Abramson Cancer Center will not publish survival stats

On Jan. 31, Philadelphia’s Fox Chase Cancer Center announced that they will publish their cancer survival-rate data online, leaving some wondering if other cancer centers in the area — including Penn’s Abramson Cancer Center — will follow their lead.

But Abramson is unlikely to follow suit until they can account for the multiple variables that affect survival-rate data, Caryn Lerman, director of Abramson, wrote in an e-mail.

“The type of data that Fox Chase published can be misleading, because the survival outcomes are taken out of the context of clinical features of tumors, treatment, and other factors,” Lerman explained. Abramson does have a cancer registry and network for data collection, but would only make these numbers public “in a responsible manner that takes into account the analysis of variables that alter survival outcomes.”

Fox Chase is part of a growing number of cancer centers nationwide who are making this data available. “We are committed to helping the public become more informed when making decisions about their health care,” Michael Seiden, president and chief executive officer of Fox Chase, said in a statement. On the Fox Chase website, prospective patients can view survival charts for breast, colorectal, lung and prostate cancer at the four different stages of each cancer over the course of five years.

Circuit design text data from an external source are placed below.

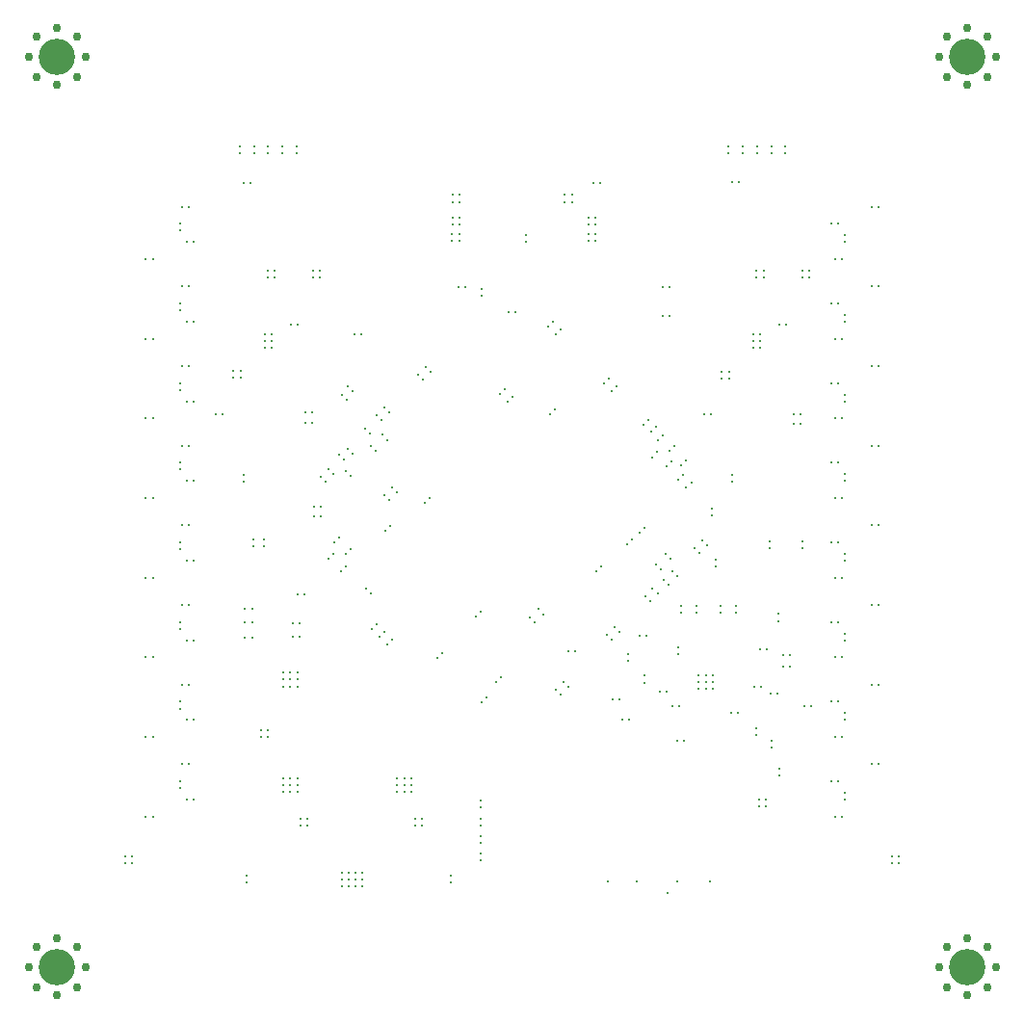
<source format=gbr>
%TF.GenerationSoftware,Altium Limited,Altium Designer,24.0.1 (36)*%
G04 Layer_Color=0*
%FSLAX45Y45*%
%MOMM*%
%TF.SameCoordinates,E594D193-3514-40B7-BCFE-BF8AFB9400D8*%
%TF.FilePolarity,Positive*%
%TF.FileFunction,Plated,1,4,PTH,Drill*%
%TF.Part,Single*%
G01*
G75*
%TA.AperFunction,ComponentDrill*%
%ADD142C,3.20000*%
%ADD143C,0.76200*%
%TA.AperFunction,ViaDrill,NotFilled*%
%ADD144C,0.30000*%
D142*
X500000Y8500000D02*
D03*
X8500000D02*
D03*
X500000Y500000D02*
D03*
X8500000D02*
D03*
D143*
X323223Y8323223D02*
D03*
X500000Y8750000D02*
D03*
X676777Y8676777D02*
D03*
X750000Y8500000D02*
D03*
X676777Y8323223D02*
D03*
X500000Y8250000D02*
D03*
X323223Y8676777D02*
D03*
X250000Y8500000D02*
D03*
X8250000D02*
D03*
X8323223Y8676777D02*
D03*
X8500000Y8250000D02*
D03*
X8676777Y8323223D02*
D03*
X8750000Y8500000D02*
D03*
X8676777Y8676777D02*
D03*
X8500000Y8750000D02*
D03*
X8323223Y8323223D02*
D03*
X323223Y323223D02*
D03*
X500000Y750000D02*
D03*
X676777Y676777D02*
D03*
X750000Y500000D02*
D03*
X676777Y323223D02*
D03*
X500000Y250000D02*
D03*
X323223Y676777D02*
D03*
X250000Y500000D02*
D03*
X8250000D02*
D03*
X8323223Y676777D02*
D03*
X8500000Y250000D02*
D03*
X8676777Y323223D02*
D03*
X8750000Y500000D02*
D03*
X8676777Y676777D02*
D03*
X8500000Y750000D02*
D03*
X8323223Y323223D02*
D03*
D144*
X5663327Y3058288D02*
D03*
Y2998288D02*
D03*
X6008288Y2486673D02*
D03*
X5948288D02*
D03*
X4227645Y2822350D02*
D03*
X4270071Y2864776D02*
D03*
X3837645Y3212350D02*
D03*
X3880071Y3254776D02*
D03*
X3403230Y3333660D02*
D03*
X3445656Y3376087D02*
D03*
X3387645Y4332350D02*
D03*
X3430072Y4374776D02*
D03*
X4502426Y5512426D02*
D03*
X4460000Y5470000D02*
D03*
X3310163Y5347645D02*
D03*
X3352589Y5305219D02*
D03*
X3420000Y4600000D02*
D03*
X3377574Y4642426D02*
D03*
X6899999Y7712500D02*
D03*
X6774999D02*
D03*
X2213269Y3648994D02*
D03*
X2213577Y3524568D02*
D03*
X2212962Y3396149D02*
D03*
X4029280Y6472739D02*
D03*
X6524999Y7652500D02*
D03*
X6649999D02*
D03*
X4872645Y5402337D02*
D03*
X4830219Y5359911D02*
D03*
X2167448Y1305157D02*
D03*
Y1245157D02*
D03*
X3957552Y1304843D02*
D03*
Y1244843D02*
D03*
X5340827Y1248288D02*
D03*
X5595827Y1250788D02*
D03*
X5953327Y1248288D02*
D03*
X6233327D02*
D03*
X5865000Y1145000D02*
D03*
X6843327Y2178288D02*
D03*
Y2238288D02*
D03*
X6643327Y2538288D02*
D03*
Y2598288D02*
D03*
X5516673Y3249212D02*
D03*
Y3189212D02*
D03*
X5619843Y3409948D02*
D03*
X5679843D02*
D03*
X5444212Y2853327D02*
D03*
X5384212D02*
D03*
X5881712Y6218327D02*
D03*
X5821712D02*
D03*
X5881712Y6473327D02*
D03*
X5821712D02*
D03*
X3171712Y6063327D02*
D03*
X3111712D02*
D03*
X3265786Y3466731D02*
D03*
X3332355Y3400163D02*
D03*
X2671712Y3773327D02*
D03*
X2611712D02*
D03*
X2631712Y3398327D02*
D03*
X2571712D02*
D03*
X2631712Y3523327D02*
D03*
X2571712D02*
D03*
X2150289Y3395842D02*
D03*
X2150000Y3525000D02*
D03*
Y3650000D02*
D03*
X3214608Y3827948D02*
D03*
X3034143Y4020000D02*
D03*
X2991716Y3977573D02*
D03*
X3777645Y4619837D02*
D03*
X3735219Y4577411D02*
D03*
X4437645Y5579837D02*
D03*
X4395219Y5537411D02*
D03*
X4089280Y6472739D02*
D03*
X4232739Y6460720D02*
D03*
Y6400720D02*
D03*
X4963028Y7223125D02*
D03*
X5023028D02*
D03*
Y7283125D02*
D03*
X4963028D02*
D03*
X3973028Y7223125D02*
D03*
X4033028D02*
D03*
Y7283125D02*
D03*
X3973028D02*
D03*
X3972460Y6879529D02*
D03*
X4032460D02*
D03*
Y6939529D02*
D03*
X3972460D02*
D03*
X5173028Y6879628D02*
D03*
X5233028D02*
D03*
Y6939628D02*
D03*
X5173028D02*
D03*
Y7023125D02*
D03*
X5233028D02*
D03*
Y7083125D02*
D03*
X5173028D02*
D03*
X3973028Y7023125D02*
D03*
X4033028D02*
D03*
Y7083125D02*
D03*
X3973028D02*
D03*
X2137383Y7392644D02*
D03*
X2197383D02*
D03*
X6257739Y4530720D02*
D03*
Y4470720D02*
D03*
X4470720Y6257261D02*
D03*
X4530720D02*
D03*
X4924214Y6103269D02*
D03*
X4857645Y6169838D02*
D03*
X4881787Y6060842D02*
D03*
X4815219Y6127411D02*
D03*
X5959926Y4779853D02*
D03*
X5857071Y4897071D02*
D03*
X5899497Y4939498D02*
D03*
X6029926Y4714853D02*
D03*
X6072353Y4757279D02*
D03*
X2818287Y4545815D02*
D03*
X2758287Y4455815D02*
D03*
X2818287D02*
D03*
X2758287Y4545815D02*
D03*
X2228327Y4258288D02*
D03*
Y4198288D02*
D03*
X2318327Y4258288D02*
D03*
Y4198288D02*
D03*
X3057546Y5604820D02*
D03*
X3099972Y5562394D02*
D03*
X3446596Y4714174D02*
D03*
X3489023Y4671748D02*
D03*
X3000977Y5523252D02*
D03*
X3043404Y5480825D02*
D03*
X3098746Y5010290D02*
D03*
X3056716Y5052427D02*
D03*
X2981716Y5002427D02*
D03*
X3023747Y4960291D02*
D03*
X6100163Y4177645D02*
D03*
X6142589Y4135219D02*
D03*
X6166731Y4244214D02*
D03*
X6209158Y4201787D02*
D03*
X6782384Y2490144D02*
D03*
Y2430144D02*
D03*
X6669856Y1969884D02*
D03*
X6729856D02*
D03*
Y1909884D02*
D03*
X6669856D02*
D03*
X4358213Y3001584D02*
D03*
X4400639Y3044010D02*
D03*
X4178213Y3581584D02*
D03*
X4220639Y3624010D02*
D03*
X4989838Y2962355D02*
D03*
X4947411Y3004781D02*
D03*
X4923269Y2895786D02*
D03*
X4880843Y2938213D02*
D03*
X4989856Y3272384D02*
D03*
X5049856Y3272384D02*
D03*
X5280074Y4020148D02*
D03*
X5237648Y3977721D02*
D03*
X5330843Y3418213D02*
D03*
X5373269Y3375786D02*
D03*
X5397411Y3484781D02*
D03*
X5439837Y3442355D02*
D03*
X3308213Y3509158D02*
D03*
X3374781Y3442589D02*
D03*
X2929157Y4831787D02*
D03*
X2886731Y4874214D02*
D03*
X2862589Y4765219D02*
D03*
X2820163Y4807645D02*
D03*
X3419158Y5371787D02*
D03*
X3376731Y5414214D02*
D03*
X3779158Y5731787D02*
D03*
X3736731Y5774214D02*
D03*
X3712589Y5665219D02*
D03*
X3670163Y5707645D02*
D03*
X5371787Y5560843D02*
D03*
X5414214Y5603269D02*
D03*
X5305219Y5627411D02*
D03*
X5347645Y5669838D02*
D03*
X5721787Y5200843D02*
D03*
X5764214Y5243269D02*
D03*
X5655219Y5267411D02*
D03*
X5697645Y5309837D02*
D03*
X5666939Y3754716D02*
D03*
X5709366Y3712290D02*
D03*
X5733508Y3821285D02*
D03*
X5775934Y3778859D02*
D03*
X5507593Y4210332D02*
D03*
X5550019Y4252758D02*
D03*
X5960052Y3309843D02*
D03*
Y3249844D02*
D03*
X6689882Y2960144D02*
D03*
X6629883D02*
D03*
X6769883Y2900144D02*
D03*
X6829883D02*
D03*
X7070157Y2790052D02*
D03*
X7130157D02*
D03*
X6432383Y7397644D02*
D03*
X6492383D02*
D03*
X6139856Y2999883D02*
D03*
X6199855D02*
D03*
Y3059883D02*
D03*
X6139856D02*
D03*
X6199855Y2939883D02*
D03*
X6139856D02*
D03*
X6259855Y3059883D02*
D03*
Y2999883D02*
D03*
X6259855Y2939883D02*
D03*
X6480157Y2730052D02*
D03*
X6420157Y2730052D02*
D03*
X5909843Y2789948D02*
D03*
X5969843D02*
D03*
X5470157Y2670052D02*
D03*
X5530157D02*
D03*
X6880157Y3240052D02*
D03*
X6940157D02*
D03*
X6680157Y3290052D02*
D03*
X6740157D02*
D03*
X6880157Y3140052D02*
D03*
X6940157D02*
D03*
X4700148Y3524926D02*
D03*
X4657721Y3567353D02*
D03*
X4732721Y3642352D02*
D03*
X4775148Y3599926D02*
D03*
X5617648Y4317721D02*
D03*
X5660074Y4360147D02*
D03*
X6002352Y4822279D02*
D03*
X7049948Y4240156D02*
D03*
Y4180156D02*
D03*
X3257034Y3785522D02*
D03*
X5859843Y2919948D02*
D03*
X5799843D02*
D03*
X6839948Y3600157D02*
D03*
Y3540157D02*
D03*
X6759948Y4240157D02*
D03*
Y4180157D02*
D03*
X6289948Y4020157D02*
D03*
Y4080156D02*
D03*
X6470052Y3609843D02*
D03*
Y3669844D02*
D03*
X6330052Y3609843D02*
D03*
Y3669844D02*
D03*
X6120052Y3609843D02*
D03*
Y3669844D02*
D03*
X5980052D02*
D03*
Y3609843D02*
D03*
X2104999Y7647500D02*
D03*
X2229999D02*
D03*
X2479999D02*
D03*
X2604999D02*
D03*
X2354999D02*
D03*
X2604999Y7707500D02*
D03*
X2479999D02*
D03*
X2354999D02*
D03*
X2229999D02*
D03*
X2104999D02*
D03*
X5270117Y7389856D02*
D03*
X5210118D02*
D03*
X4619856Y6869882D02*
D03*
Y6929882D02*
D03*
X6343028Y5733125D02*
D03*
X6403028D02*
D03*
Y5673125D02*
D03*
X6343028D02*
D03*
X6432383Y4822644D02*
D03*
X5824816Y5172592D02*
D03*
X6907383Y6147644D02*
D03*
X6847383D02*
D03*
X6620000Y5940000D02*
D03*
X6680000D02*
D03*
X6620000Y6000000D02*
D03*
Y6060000D02*
D03*
X6680000D02*
D03*
Y6000000D02*
D03*
X6974882Y5360144D02*
D03*
Y5272644D02*
D03*
X7034882D02*
D03*
Y5360144D02*
D03*
X6707528Y6559884D02*
D03*
X7047528D02*
D03*
X7107528D02*
D03*
X6647528D02*
D03*
X7047528Y6619884D02*
D03*
X6647528D02*
D03*
X6707528D02*
D03*
X7107528D02*
D03*
X6432383Y4762644D02*
D03*
X6187500Y5360000D02*
D03*
X6247500D02*
D03*
X2050028Y5739883D02*
D03*
X2110028D02*
D03*
Y5679883D02*
D03*
X2050028D02*
D03*
X3250000Y5185000D02*
D03*
X3207574Y5227427D02*
D03*
X3399834Y5132389D02*
D03*
X3357408Y5174815D02*
D03*
X5928284Y5078284D02*
D03*
X5885857Y5035858D02*
D03*
X5772426Y5022426D02*
D03*
X5730000Y4980000D02*
D03*
X5987071Y4907071D02*
D03*
X6029497Y4949498D02*
D03*
X5782390Y5130166D02*
D03*
X3302426Y5032574D02*
D03*
X3260000Y5075000D02*
D03*
X3080859Y4170000D02*
D03*
X3038432Y4127573D02*
D03*
X2975858Y4275857D02*
D03*
X2933432Y4233431D02*
D03*
X5765858Y4040000D02*
D03*
X5808284Y3997574D02*
D03*
X5830502Y3899497D02*
D03*
X5872929Y3857071D02*
D03*
X1660000Y2980000D02*
D03*
Y4380000D02*
D03*
Y5079999D02*
D03*
Y5779999D02*
D03*
Y6479999D02*
D03*
X7340000Y1820000D02*
D03*
Y2520000D02*
D03*
Y3220000D02*
D03*
Y3920000D02*
D03*
Y4619999D02*
D03*
Y5319999D02*
D03*
Y6019999D02*
D03*
X6649999Y7712500D02*
D03*
X6774999Y7652500D02*
D03*
X6399999D02*
D03*
X6899999D02*
D03*
X6399999Y7712500D02*
D03*
X6524999D02*
D03*
X2609855Y2039883D02*
D03*
X4220000Y1960000D02*
D03*
Y1900000D02*
D03*
Y1800000D02*
D03*
Y1740000D02*
D03*
Y1650000D02*
D03*
Y1590000D02*
D03*
Y1500000D02*
D03*
Y1440000D02*
D03*
X3647528Y1744884D02*
D03*
X3707528D02*
D03*
Y1804884D02*
D03*
X3647528D02*
D03*
X2642528Y1744884D02*
D03*
X2702528D02*
D03*
Y1804884D02*
D03*
X2642528D02*
D03*
X2290000Y2520000D02*
D03*
X2350000D02*
D03*
Y2580000D02*
D03*
X2290000D02*
D03*
X3179855Y1269883D02*
D03*
Y1329883D02*
D03*
Y1209883D02*
D03*
X2999855Y1269883D02*
D03*
X3059855D02*
D03*
Y1329883D02*
D03*
X2999855D02*
D03*
X3059855Y1209883D02*
D03*
X2999855D02*
D03*
X3119855D02*
D03*
Y1329883D02*
D03*
Y1269883D02*
D03*
X2609855Y3024883D02*
D03*
Y3084883D02*
D03*
Y2964883D02*
D03*
X2489856D02*
D03*
X2549855D02*
D03*
X2489856Y3084883D02*
D03*
X2549855D02*
D03*
Y3024883D02*
D03*
X2489856D02*
D03*
X2609855Y2099883D02*
D03*
Y2159883D02*
D03*
X2489856Y2039883D02*
D03*
X2549855D02*
D03*
X2489856Y2159883D02*
D03*
X2549855D02*
D03*
Y2099883D02*
D03*
X2489856D02*
D03*
X3489856D02*
D03*
X3549855D02*
D03*
Y2159883D02*
D03*
X3489856D02*
D03*
X3549855Y2039883D02*
D03*
X3489856D02*
D03*
X3609855D02*
D03*
Y2159883D02*
D03*
Y2099883D02*
D03*
X2352528Y6559884D02*
D03*
X2412528D02*
D03*
Y6619884D02*
D03*
X2352528D02*
D03*
X2752528Y6559884D02*
D03*
X2812528D02*
D03*
Y6619884D02*
D03*
X2752528D02*
D03*
X2739882Y5282644D02*
D03*
Y5370144D02*
D03*
X1892500Y5360000D02*
D03*
X1952500D02*
D03*
X2137383Y4762644D02*
D03*
X2679882Y5370144D02*
D03*
Y5282644D02*
D03*
X2612383Y6147644D02*
D03*
X2552383D02*
D03*
X2385000Y6000000D02*
D03*
Y6060000D02*
D03*
Y5940000D02*
D03*
X2325000Y6000000D02*
D03*
Y6060000D02*
D03*
Y5940000D02*
D03*
X2137383Y4822644D02*
D03*
X7839856Y1469884D02*
D03*
X7899856D02*
D03*
Y1409884D02*
D03*
X7839856D02*
D03*
X1099856D02*
D03*
X1159856D02*
D03*
Y1469884D02*
D03*
X1099856D02*
D03*
X3082426Y4812573D02*
D03*
X3040000Y4854999D02*
D03*
X7360000Y6329999D02*
D03*
X1640000Y1970000D02*
D03*
X1660000Y2280000D02*
D03*
X1280000Y1820000D02*
D03*
X1580000Y2070000D02*
D03*
X1600000Y2280000D02*
D03*
X1340000Y1820000D02*
D03*
X1700000Y1970000D02*
D03*
X1580000Y2130000D02*
D03*
X1640000Y2670000D02*
D03*
X1280000Y2520000D02*
D03*
X1600000Y2980000D02*
D03*
X1340000Y2520000D02*
D03*
X1700000Y2670000D02*
D03*
X1580000Y2830000D02*
D03*
X1640000Y3370000D02*
D03*
X1600000Y3680000D02*
D03*
X1340000Y3220000D02*
D03*
X1700000Y3370000D02*
D03*
X1580000Y3530000D02*
D03*
X1640000Y4069999D02*
D03*
X1600000Y4380000D02*
D03*
X1340000Y3920000D02*
D03*
X1700000Y4069999D02*
D03*
X1580000Y4229999D02*
D03*
X1640000Y4769999D02*
D03*
X1600000Y5079999D02*
D03*
X1340000Y4619999D02*
D03*
X1700000Y4769999D02*
D03*
X1580000Y4929999D02*
D03*
X1640000Y5469999D02*
D03*
X1600000Y5779999D02*
D03*
X1340000Y5319999D02*
D03*
X1700000Y5469999D02*
D03*
X1580000Y5629999D02*
D03*
X1640000Y6169999D02*
D03*
X1280000Y6019999D02*
D03*
X1580000Y6269999D02*
D03*
X1600000Y6479999D02*
D03*
X1340000Y6019999D02*
D03*
X1700000Y6169999D02*
D03*
X1580000Y6329999D02*
D03*
X7360000Y7029999D02*
D03*
X7340000Y6719999D02*
D03*
X7420000Y6929999D02*
D03*
X7400000Y6719999D02*
D03*
X7660000Y7179999D02*
D03*
X7300000Y7029999D02*
D03*
X7420000Y6869999D02*
D03*
Y6229999D02*
D03*
X7400000Y6019999D02*
D03*
X7660000Y6479999D02*
D03*
X7300000Y6329999D02*
D03*
X7420000Y6169999D02*
D03*
X7360000Y5629999D02*
D03*
X7400000Y5319999D02*
D03*
X7660000Y5779999D02*
D03*
X7300000Y5629999D02*
D03*
X7420000Y5469999D02*
D03*
X7360000Y4930000D02*
D03*
X7420000Y4829999D02*
D03*
X7400000Y4619999D02*
D03*
X7660000Y5079999D02*
D03*
X7300000Y4930000D02*
D03*
X7420000Y4770000D02*
D03*
X7360000Y4230000D02*
D03*
X7420000Y4130000D02*
D03*
X7400000Y3920000D02*
D03*
X7660000Y4380000D02*
D03*
X7300000Y4230000D02*
D03*
X7420000Y4070000D02*
D03*
X7360000Y3530000D02*
D03*
X7420000Y3430000D02*
D03*
X7400000Y3220000D02*
D03*
X7660000Y3680000D02*
D03*
X7300000Y3530000D02*
D03*
X7420000Y3370000D02*
D03*
X7360000Y2830000D02*
D03*
X7420000Y2730000D02*
D03*
X7400000Y2520000D02*
D03*
X7660000Y2980000D02*
D03*
X7300000Y2830000D02*
D03*
X7420000Y2670000D02*
D03*
X7360000Y2130000D02*
D03*
X7400000Y1820000D02*
D03*
X7660000Y2280000D02*
D03*
X7300000Y2130000D02*
D03*
X7420000Y1970000D02*
D03*
X1580000Y2770000D02*
D03*
X1660000Y3680000D02*
D03*
X1580000Y3470000D02*
D03*
X1280000Y3220000D02*
D03*
X1580000Y4170000D02*
D03*
Y4869999D02*
D03*
X1280000Y4619999D02*
D03*
X1580000Y5569999D02*
D03*
X1280000Y5319999D02*
D03*
X7720000Y6479999D02*
D03*
X7420000Y5529999D02*
D03*
X7720000Y5079999D02*
D03*
Y3680000D02*
D03*
X7420000Y2030000D02*
D03*
X1580000Y7030000D02*
D03*
Y6970000D02*
D03*
X1640000Y6870000D02*
D03*
X7720000Y7179999D02*
D03*
X5891716Y4084142D02*
D03*
X5849289Y4126569D02*
D03*
X5909289Y3976568D02*
D03*
X5951716Y3934142D02*
D03*
X2925858Y4130000D02*
D03*
X2883432Y4087573D02*
D03*
X1280000Y3920000D02*
D03*
X1660000Y7180000D02*
D03*
X1600000D02*
D03*
X1340000Y6720000D02*
D03*
X7720000Y5779999D02*
D03*
Y4380000D02*
D03*
Y2980000D02*
D03*
Y2280000D02*
D03*
X1699999Y6870000D02*
D03*
X1280000Y6720000D02*
D03*
%TF.MD5,fc1ecd84a019c1342f323e05d0d7cf6f*%
M02*

</source>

The data is from 1998-2002 and compares Fox Chase’s data with that of small and large community hospitals around the country based on statistics from the National Cancer Data Base.

“Part of the trend is to try to put more emphasis on outcomes and quality, and that’s a good thing,” director of Penn’s Center for Bioethics Arthur Caplan said. “But, there are real problems out there when publishing data,” he added. Because there is currently no agreed upon scale or template, hospitals can spin the data a little to make it look better, Caplan said. Without reaching an agreement on what to measure, “the data looks more like advertising then it does a way to compare between places.”

Caplan also thought it would be better to publish survival and outcome rates based on the doctor rather than the institution. “What you want to know if you have breast cancer or prostate cancer or some other cancer is, ‘how did my doctor do,’ not ‘how did my hospital do.”